Lesquels de ces frais comptent vraiment sur un petit compte ?
L'entrée d'argent et le retrait, dans cet ordre — et pas le dixième de pour cent qui occupe l'essentiel des discussions.
Prenez une année plausible pour un petit compte. Quelqu'un l'alimente avec 600 000 FCFA, trade correctement sans être imprudent, cumule 3 600 000 FCFA de volume, et retire trois fois. Rien d'exotique.
| Coût | Montant | Part du total |
|---|---|---|
| Entrée en P2P sur 600 000 FCFA à environ 2% d'écart | 12 000 FCFA | 69% |
| Frais au comptant sur 3 600 000 FCFA de volume à ≈ 0,10% | 3 600 FCFA | 21% |
| Trois retraits sur un réseau peu cher | 1 800 FCFA | 10% |
| Total | 17 400 FCFA | 100% |
| Ce que la réduction BNB aurait économisé | 900 FCFA | 5% |
Deux tiers des coûts de l'année sont passés par un seul choix d'annonce en quelques secondes.
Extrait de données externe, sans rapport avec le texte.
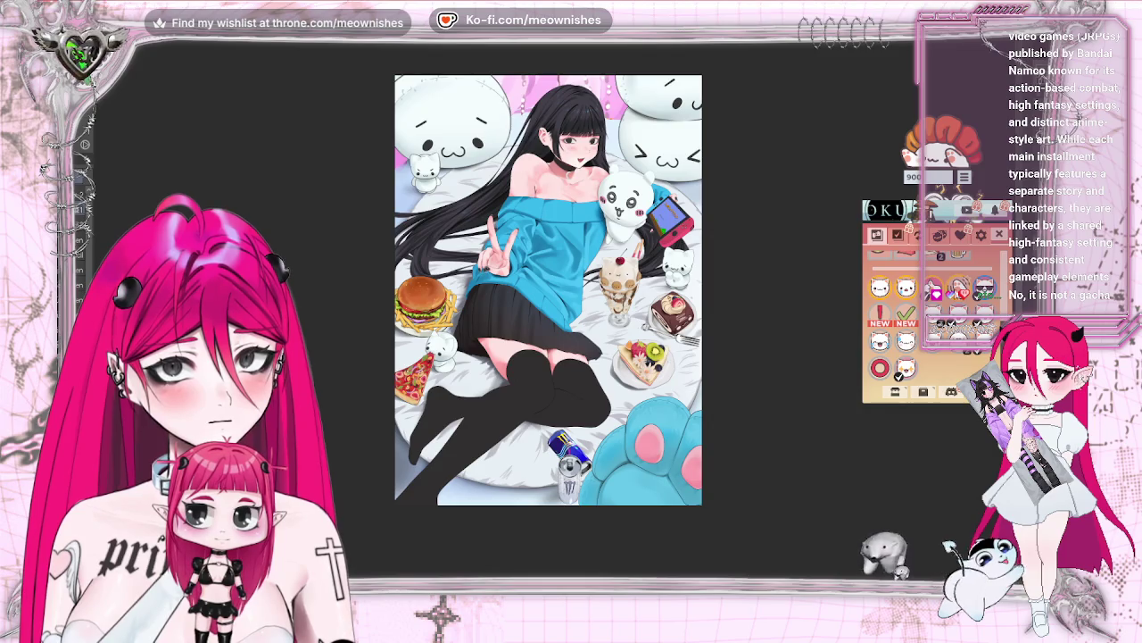
pyautogui.scroll(2, 948, 306)
pyautogui.scroll(2, 948, 306)
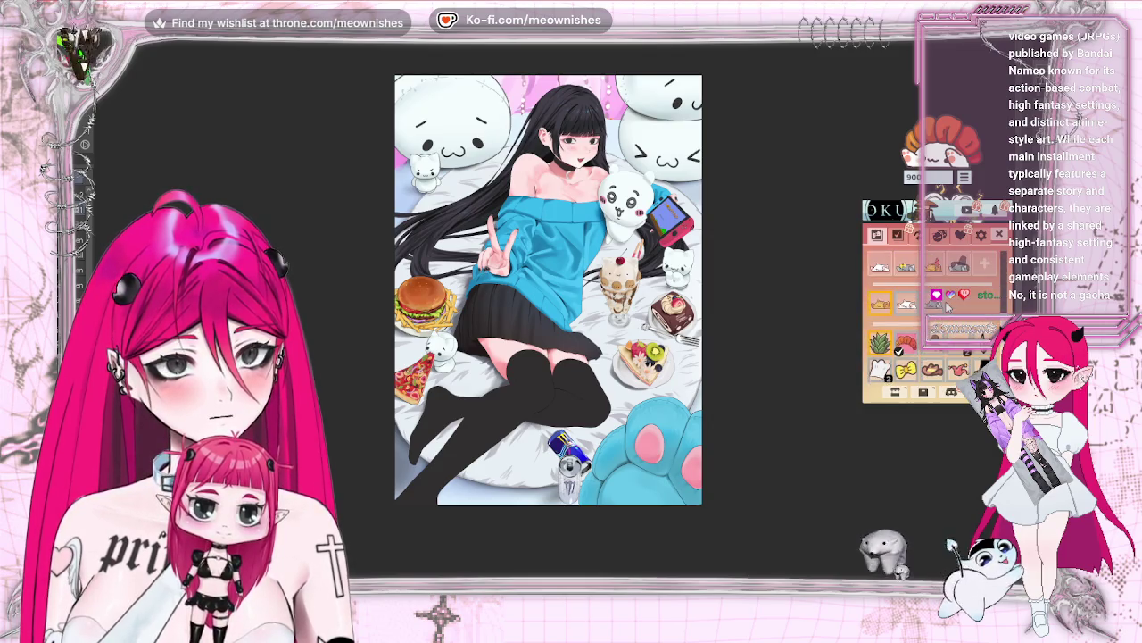
pyautogui.scroll(-1, 948, 306)
pyautogui.scroll(-1, 947, 306)
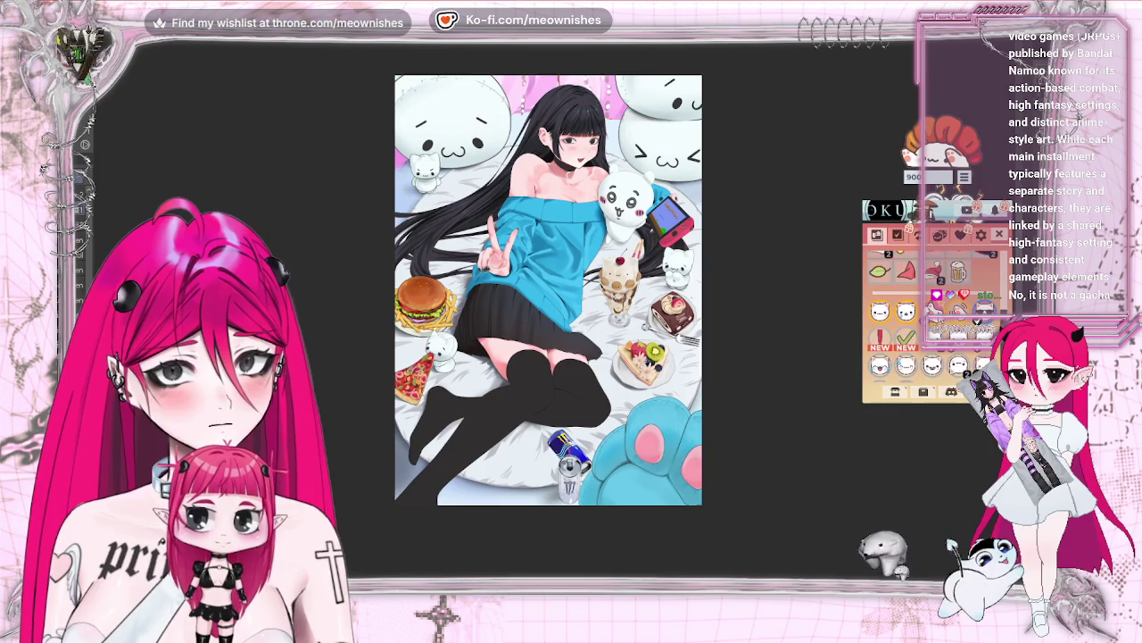
pyautogui.scroll(-1, 948, 306)
pyautogui.scroll(1, 980, 360)
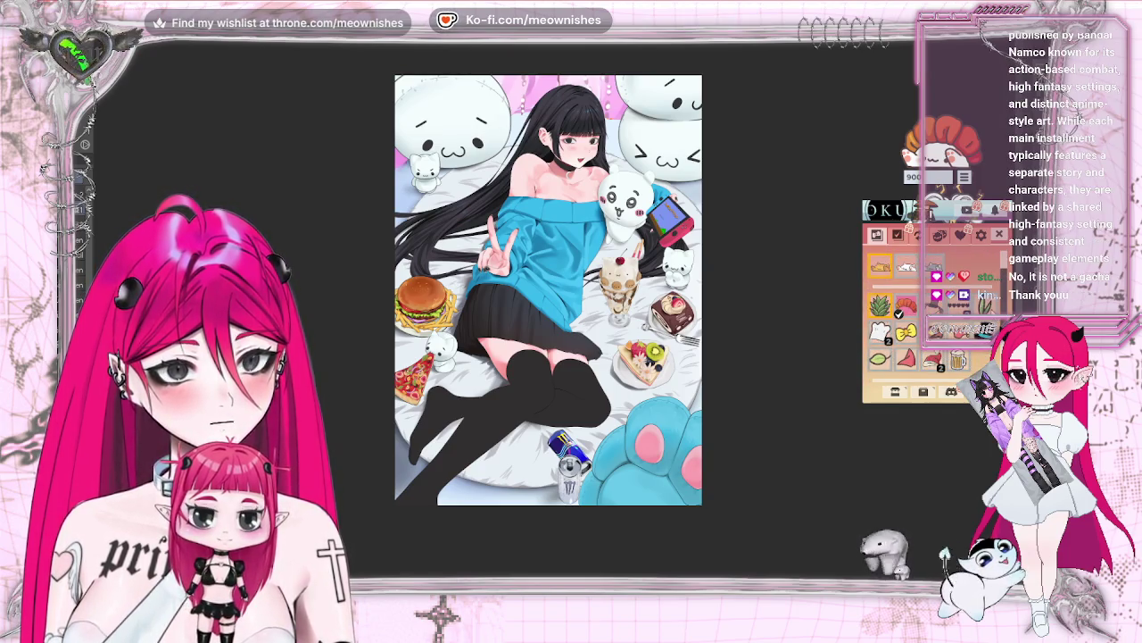
pyautogui.scroll(1, 928, 321)
pyautogui.scroll(-2, 976, 263)
pyautogui.scroll(-2, 976, 262)
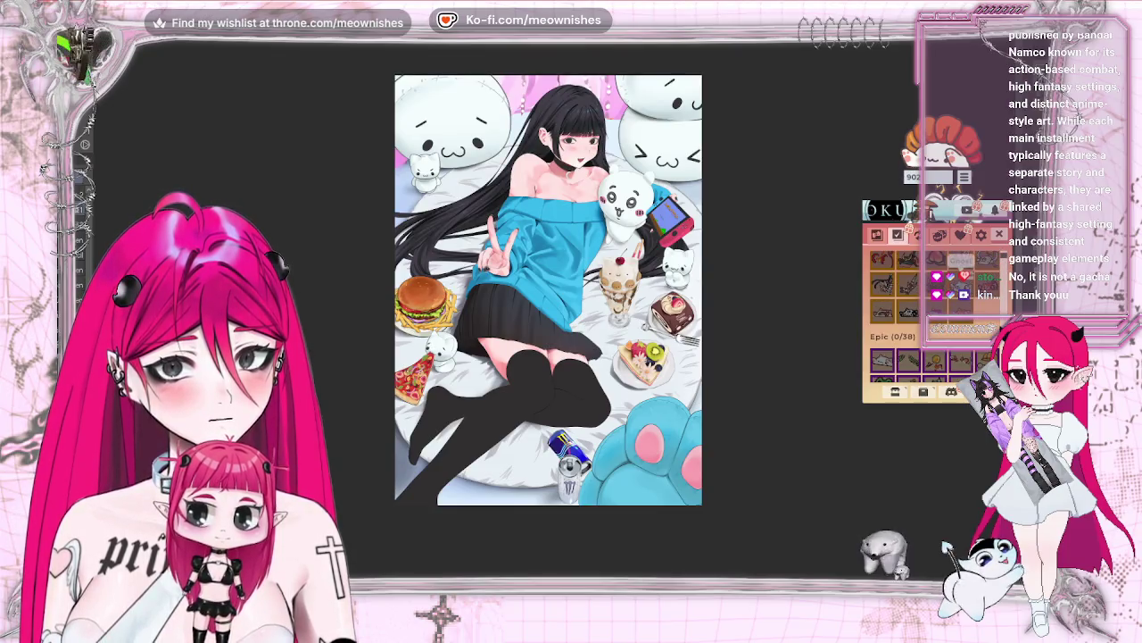
pyautogui.scroll(3, 955, 267)
# - Scroll further through the grid, switch item category and equip an item to change the pet's hat
pyautogui.scroll(-3, 942, 284)
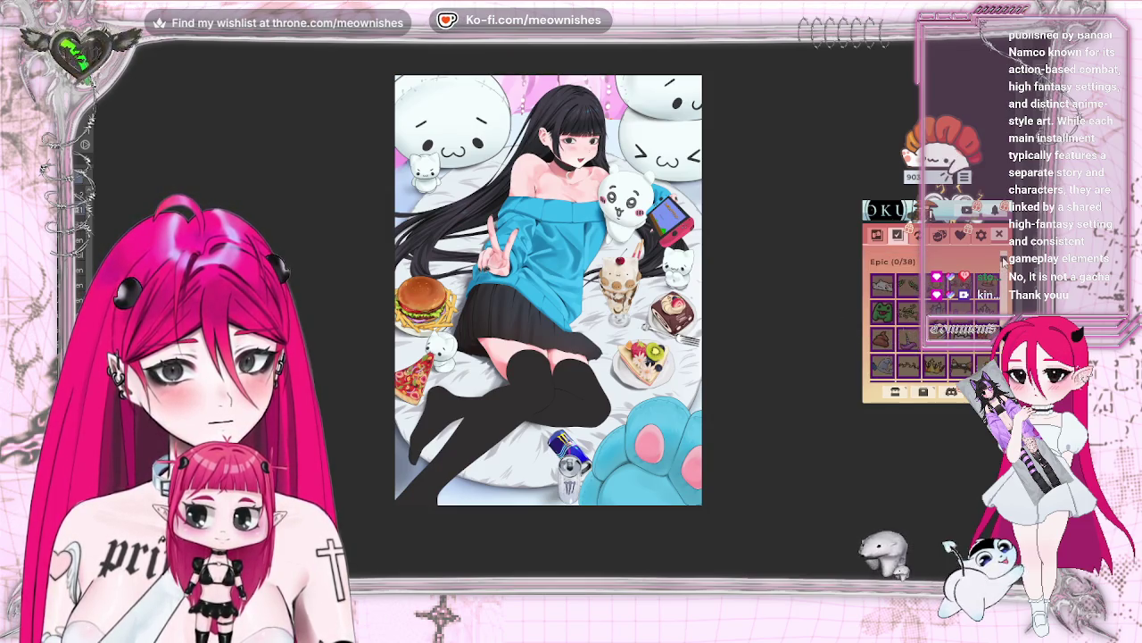
pyautogui.scroll(-2, 1003, 260)
pyautogui.scroll(-2, 1004, 259)
pyautogui.scroll(-2, 1003, 259)
pyautogui.scroll(-2, 1003, 260)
Ce qui génère le plus de discussions, la réduction BNB, vaut 900 FCFA et forme la plus petite ligne du tableau.
Donc, par ordre décroissant de ce sur quoi il vaut la peine d'agir :
- Comparez trois annonces P2P avant chaque entrée d'argent. Cela vaut plus que tout le reste réuni et cela vous coûte deux minutes.
- Retirez moins souvent et par montants plus gros. Le forfait de retrait ne suit pas la taille : regrouper cinq envois en un seul coupe cette ligne d'environ 80%. Le calcul est dans la section sur la taille minimale viable d'un transfert.
- Arrêtez de payer un écart dont vous n'aviez pas besoin. Contrôlez une fois vos conversions habituelles contre le carnet d'ordres. Si l'une d'elles est à 0,3% du milieu, ce seul changement peut valoir plus que tous les paliers que vous atteindrez un jour.
- Tradez moins souvent. La fréquence est le multiplicateur de tous les frais de trading que vous payez.
- Alors seulement, pensez au BNB, et seulement si vous comptiez en détenir de toute façon.
Les frais de trading sont réels, et à partir d'une certaine taille de compte ils deviennent le terme dominant. Cette taille est très au-dessus de celle où se trouvent la plupart des gens quand ils commencent à lire des articles sur les frais. Quelque part vers plusieurs centaines de millions de FCFA de volume annuel, les pourcentages commencent à peser plus que les coûts forfaitaires, et là le tableau des paliers vaut d'être optimisé. Jusque-là, c'est le nombre le moins important de l'écran.
Les pourcentages punissent la taille. Les forfaits punissent la fréquence. Déterminez laquelle des deux vous pratiquez réellement, et optimisez celle-là.